The United Nations Secretary-General António Guterres has welcomed India's G20 Presidency’s focus on “One Earth, One Family, One Future”. He wanted the G20 leaders to show leadership in two priority areas – climate change and sustainable development goals (SDGs).
On a visit to New Delhi to participate in the two-day 18th G20 Heads of State and Government Summit that begins on September 9, Guterres says he hopes that “India’s presidency of the G20 will help lead to the kind of transformative change our world so desperately needs, in line with the repeated commitment of India to act on the behalf of Global South and its determination to pursue the development agenda”.
Addressing a press conference on the eve of the Summit, the Secretary-General says while the human population is indeed one global family, it resembles a rather dysfunctional one today. “Divisions are growing, tensions are flaring up, and trust is eroding – which together raise the spectre of fragmentation, and ultimately, confrontation,” he says.

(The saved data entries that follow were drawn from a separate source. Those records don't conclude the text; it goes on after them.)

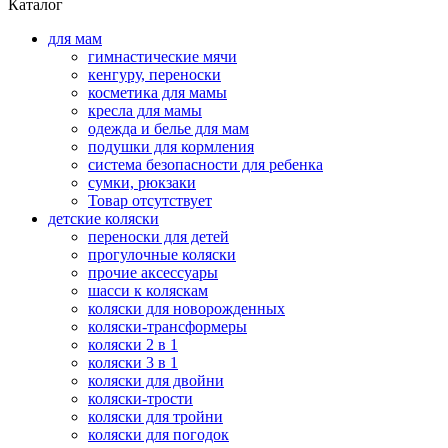
Каталог
для мам
гимнастические мячи
кенгуру, переноски
косметика для мамы
кресла для мамы
одежда и белье для мам
подушки для кормления
система безопасности для ребенка
сумки, рюкзаки
Товар отсутствует
детские коляски
переноски для детей
прогулочные коляски
прочие аксессуары
шасси к коляскам
коляски для новорожденных
коляски-трансформеры
коляски 2 в 1
коляски 3 в 1
коляски для двойни
коляски-трости
коляски для тройни
коляски для погодок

According to Guterres, the global financial architecture is outdated, dysfunctional, and unfair and requires deep, structural reform. The same can be said about the United Nations Security Council too, he adds.
He calls for effective international institutions rooted in 21st-century realities and based on the UN Charter and international law and says that is why he has been advocating for bold steps to make those global institutions truly universal and representative of today’s realities, and more responsive to the needs of developing economies.
Pointing out that the climate crisis is worsening dramatically, he says the collective response is lacking in ambition, credibility, and urgency. “Wars and conflicts are multiplying – but efforts to advance peace are faltering. New technologies are raising red flags – but actions to contain the risks remain too slow and too piecemeal. Poverty, hunger, and inequalities are growing – but global solidarity is missing in action. I have come to the G20 with a simple but urgent appeal: we cannot go on like this. We must come together and act together for the common good,” Guterres says.
Highlighting the need for the G20 leadership to prioritise climate action, he says the climate crisis is spiralling out of control and G20 countries are responsible for 80% of global emissions. “Half-measures will not prevent full climate breakdown. Leadership means: keeping the 1.5 degree goal alive, rebuilding trust based on climate justice, and advancing a just and equitable transition to a green economy,” he says.
Highlighting the need for G20 leadership to show leadership in saving the Sustainable Development Goals (SDGs), he suggests a series of measures including an SDG Stimulus of at least $500 billion per year and an effective debt workout mechanism to support payment suspensions, longer lending terms and lower rates on fairer terms to developing countries in distress. He also calls for meaningful capitalisation and changes in the business model of Multilateral Development Banks to be able to massively leverage private finance at a reasonable cost to developing countries.
These actions can catalyse SDG progress and help developing economies invest in key transitions across energy, food systems, digital, education, health, decent jobs, and social protection, he says.